Quem acredita resolver os problemas pendentes fingindo ignorar-lhes a presença, estará decerto condenado a conviver com eles e o que é pior, por uma postura de fraqueza, permitir-lhes não só a subsistência, mas o próprio agressivo recrudescimento.
Infelizmente, a premissa acima reflete a presente situação com relação às Forças Armadas em geral, e a seu papel durante a longa noite da ditadura militar, em particular.
Como este blog não tem deixado de assinalar, é lamentável a postura do estamento político brasileiro diante do poder militar. Para que se tenha a primeira noção a respeito, bastará cotejar a sua atitude com relação ao período dos generais-presidentes, das tropelias, torturas e desaparecimentos respectivos, à maneira com que os nossos vizinhos do Sul, com a Argentina à frente, enfrentaram tal desafio, e souberam afirmar, sem mesuras nem meias-medidas, a primazia da autoridade civil.
O documento enviado ao Ministro da Defesa, Nelson Jobim, pelo Comando do Exército (com a adesão de Marinha e Aeronáutica), é o reflexo deste estado de coisas. No entender dos comandantes militares ‘a criação de Comissão da Verdade nos dias atuais não faz mais sentido, considerando que o Brasil superou muito bem essa etapa de sua história, quando comparado a outros países do continente, que até hoje vivem consequências negativas de períodos históricos similares’.
Como se verifica, o papel encaminhado ao Ministro Jobim - como se fora conveniente mensageiro – assinala de saída a nossa diferença com ‘outros países do continente’. Bem haja esses ‘outros países’, porque a sua elite civil soube assumir, com hombridade, tal desafio, levando ao banco dos réus todos os implicados nos crimes contra a Humanidade. E ao cumprir o seu dever, sem amedrontar-se diante de ameaças e arreganhos, a ordem republicana foi restabelecida, punidos os responsáveis pelos crimes dos tempos de chumbo, e afastadas, na medida do possível, as respectivas sequelas.
A colunista Miriam Leitão se reporta hoje ao assunto, e em muitos pontos estou de acordo com suas posições. Convém, no entanto, precisar que não se deve unicamente à ‘fatalidade’ histórica, que o primeiro governo da transição tenha caído no regaço de um ‘fiel servidor do regime’. Faltou vontade (e coragem) política ao estamento civil dirigente. São raros no cenário político brasileiro os Epitácio Pessoa. Aliás, esta deplorável postura da elite é igualmente partilhada pelo Poder judiciário. Não limitemos essa renúncia – que não vemos nos irmãos argentinos, e nem nos uruguaios e mesmo chilenos – aos eleitos do Executivo e do Legislativo.
Os ministros do Supremo Tribunal Federal preferiram considerar que a lei da anistia terá apagado os crimes da ditadura militar.

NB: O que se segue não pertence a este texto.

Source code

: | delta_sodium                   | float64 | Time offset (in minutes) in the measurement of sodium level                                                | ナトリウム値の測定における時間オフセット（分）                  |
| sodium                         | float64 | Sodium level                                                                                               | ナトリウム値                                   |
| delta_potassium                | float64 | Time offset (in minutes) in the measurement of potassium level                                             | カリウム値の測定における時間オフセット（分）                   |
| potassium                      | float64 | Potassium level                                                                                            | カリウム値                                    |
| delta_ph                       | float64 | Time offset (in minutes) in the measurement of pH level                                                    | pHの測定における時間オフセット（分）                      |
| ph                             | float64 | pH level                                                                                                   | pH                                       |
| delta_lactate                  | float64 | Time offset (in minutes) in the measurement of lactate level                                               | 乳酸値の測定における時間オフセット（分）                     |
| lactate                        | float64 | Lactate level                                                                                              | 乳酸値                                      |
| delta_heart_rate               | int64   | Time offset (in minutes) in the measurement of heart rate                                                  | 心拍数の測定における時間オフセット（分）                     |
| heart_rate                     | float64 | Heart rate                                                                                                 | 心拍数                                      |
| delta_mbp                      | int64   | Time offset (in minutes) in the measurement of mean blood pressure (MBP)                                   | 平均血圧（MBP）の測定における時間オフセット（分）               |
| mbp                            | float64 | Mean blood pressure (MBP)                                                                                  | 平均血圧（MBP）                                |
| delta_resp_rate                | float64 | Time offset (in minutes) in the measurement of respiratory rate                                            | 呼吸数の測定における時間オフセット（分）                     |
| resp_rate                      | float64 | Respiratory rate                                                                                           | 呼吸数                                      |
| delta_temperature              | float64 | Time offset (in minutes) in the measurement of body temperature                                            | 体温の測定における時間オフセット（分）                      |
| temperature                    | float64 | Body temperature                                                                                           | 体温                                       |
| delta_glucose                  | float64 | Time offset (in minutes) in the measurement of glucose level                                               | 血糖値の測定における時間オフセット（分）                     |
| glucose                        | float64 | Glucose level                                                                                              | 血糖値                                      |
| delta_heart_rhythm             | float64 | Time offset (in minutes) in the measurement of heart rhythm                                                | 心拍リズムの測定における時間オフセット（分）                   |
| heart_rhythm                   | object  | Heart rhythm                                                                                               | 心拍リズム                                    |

Houve ministros na Corte que souberam dissociar-se dessa postura epimetéica. Não é somente o grande juiz Baltasar Garzón que se insurge contra tal interpretação. Quer queiram, quer não, é consolidado avanço da jurisprudência internacional que os crimes contra a Humanidade – como o é a tortura – são inafiançáveis. Nesses termos, é de esperar-se que não tenha vida longa nos arestos da Corte Suprema essa tentativa de inviabilizar que os torturadores tenham de prestar contas pelos respectivos crimes.
Surpreende e consterna que no passado os detentores do Poder Executivo – e me reporto sobretudo a Fernando Henrique Cardoso e Luiz Inácio Lula da Silva – hajam optado por uma postura quase submissa perante o poder militar, a despeito de terem padecido seus abusos e injunções. Não é que se preconize a vingança ou o ressentimento, mas a justiça e a autoridade do poder civil, que não se apóia na força e na coerção, mas na representação da Nação e do direito constituído.
Por prematuro, não me referirei à presente detentora da Primeira Magistradura da República. Tudo, no entanto, a predispõe a bem avaliar a questão e a dar, se assim o considerar, chegada a hora de virar também esta página em nossa História.